Signaling from synapse to the nucleus and imaging of active neuronal ensembles

  • S1-B-1-1
  • 尾藤 晴彦 / Haruhiko Bito:1,2 井上 昌俊 / Masatoshi Inoue:1,2 野中 美応 / Mio Nonaka:1 栁下-姜 楠 / Nan Yagishita-Kyo:1,2 川島 尚之 / Takashi Kawashima:1 鈴木 敢三 / Kanzo Suzuki:1,2 石井 雄一郎 / Yuichiro Ishii:1,2 藤井 哉 / Hajime Fujii:1 遠藤 俊裕 / Toshihiro Endo:1 後藤 愛佳 / Manaka Goto:1 児山 博亮 / Hiroaki Koyama:1 竹本-木村 さやか / Sayaka Takemoto-Kimura:1 金 亮 / Ryang Kim:1,2 
  • 1:東京大院・医・神経生化 / Dept Neurochem, Univ of Tokyo Grad Sch Med, Tokyo, Japan 2:CREST-JST / CREST-JST, Japan 

Over the past years, we have systematically investigated the molecular basis of the signaling from synapses to the nucleus during synaptic plasticity. Initially, an activity-dependent protein kinase cascade CaMKK-CaMKIV critically controls the amplitude and time course of phosphorylation of a nuclear transcription factor CREB downstream of synaptic activity. This event, in turn, activates a plethora of adaptive transcriptional responses within a neuronal circuit. How then can a cell-wide gene induction event influence local onset of plasticity without loss of input specificity? To address this question, we investigated both nuclear and synaptic machineries that governed the induction and the subsequent dendritic delivery of Arc/Arg3.1 protein in activated neurons.

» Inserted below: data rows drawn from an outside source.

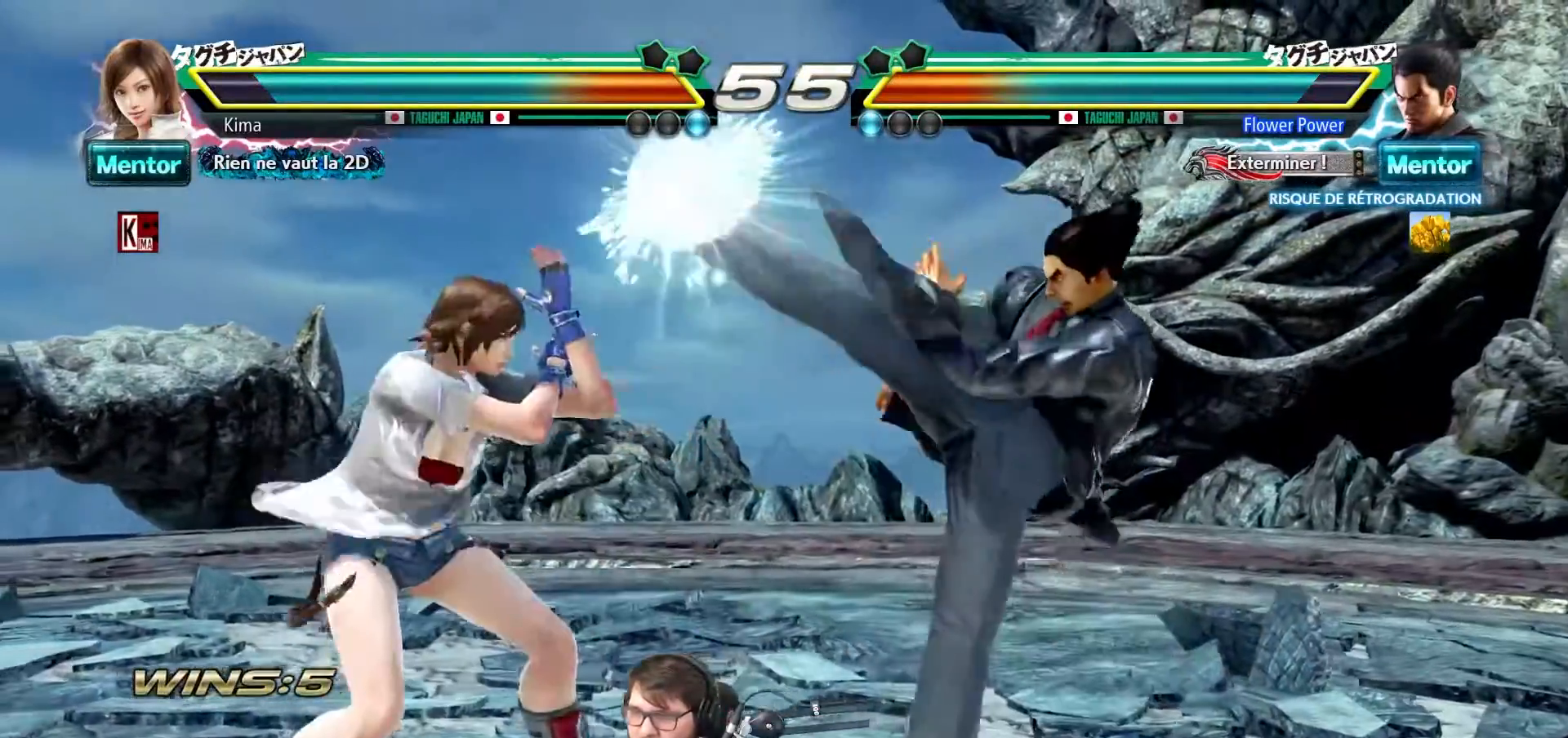
{"buttons": [], "left_stick": "center", "events": [[183, "left_stick", "center"], [233, "SQUARE", "down"], [317, "SQUARE", "up"], [433, "SQUARE", "down"], [483, "SQUARE", "up"]]}
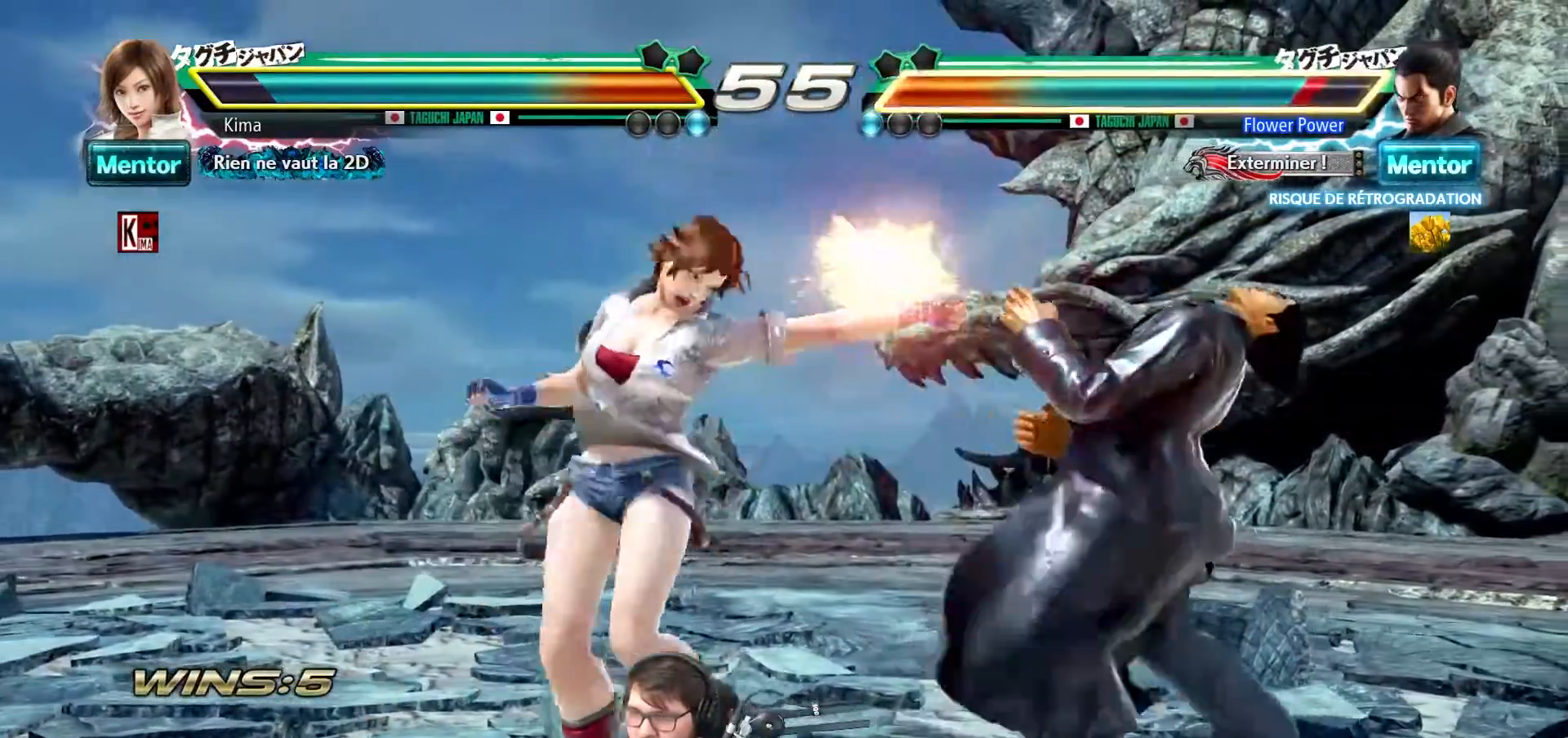
{"buttons": [], "left_stick": "center", "events": [[83, "SQUARE", "down"], [150, "SQUARE", "up"], [300, "CROSS", "down"], [350, "CROSS", "up"], [433, "CROSS", "down"], [467, "CROSS", "up"]]}
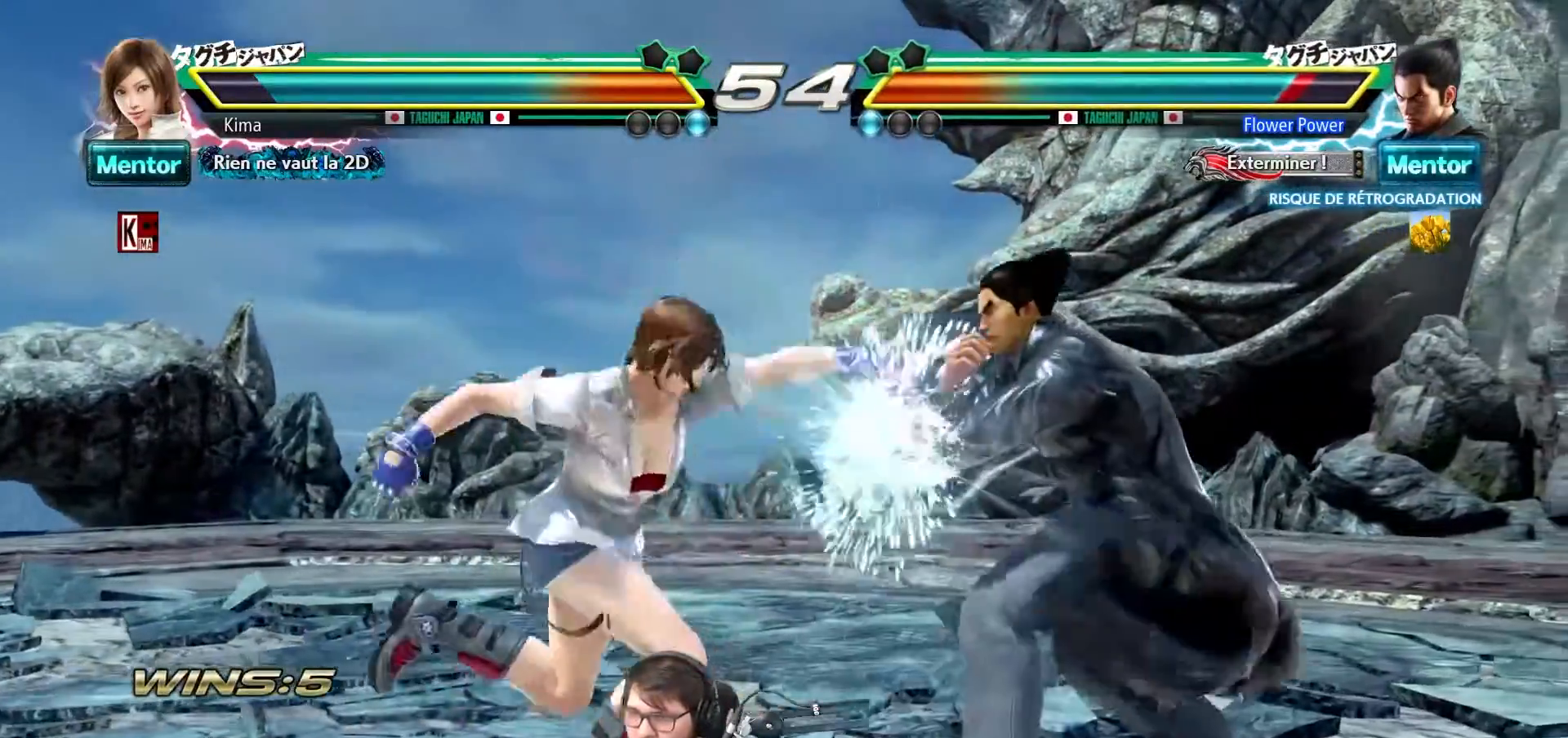
{"buttons": [], "left_stick": "center", "events": [[50, "CROSS", "down"], [100, "CROSS", "up"]]}
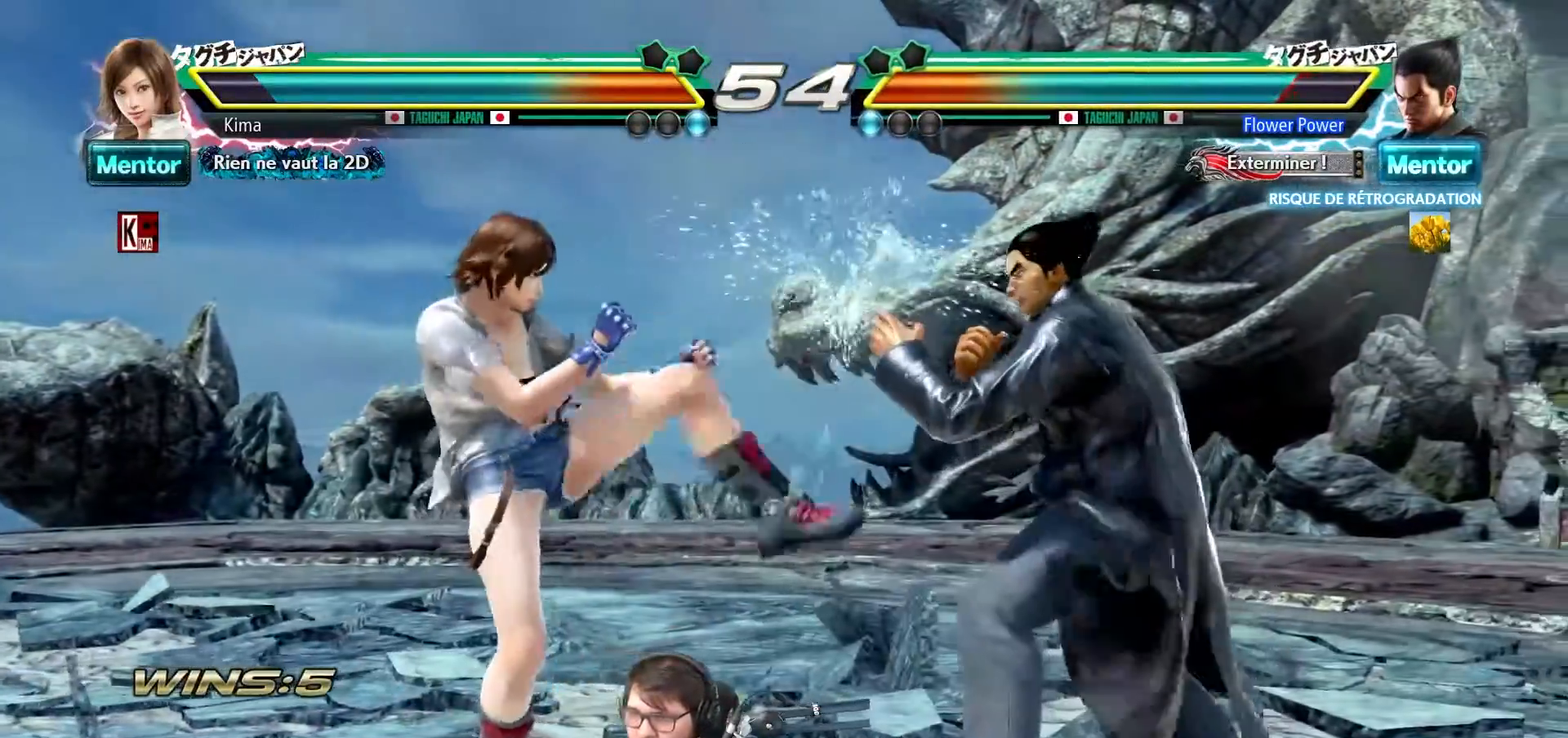
{"buttons": [], "left_stick": "left", "events": [[83, "left_stick", "left"]]}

We thus identified a potent synaptic activity-responsive element (SARE) in the promoter/enhancer region of Arc gene. Strikingly, this SARE of Arc gene consisted of a unique cluster of binding sites for CREB, MEF2 and SRF/TCF, each of which significantly contributing to converting synaptic responses into a transcriptional one. Recently, we capitalized on our knowledge of the modular structure of SARE to create a synthetic activity-induced promoter E-SARE, which was 30 times more potent than the widely used c-fos promoter. E-SARE-driven viral reporters enabled live mapping and recording from activity-regulated neurons and circuits in various areas of the brain in vivo. Current efforts are being focused to take advantage of our precise understanding of the Arc promoter to image, dissect and manipulate the behavior of specific neuronal circuits in which the signaling from synapses to the nucleus has been enhanced. These experiments will help decipher the intricate and interactive relationship between the information encoded in the genome and the ongoing synaptic activity during long-term memory formation and maintenance in the brain.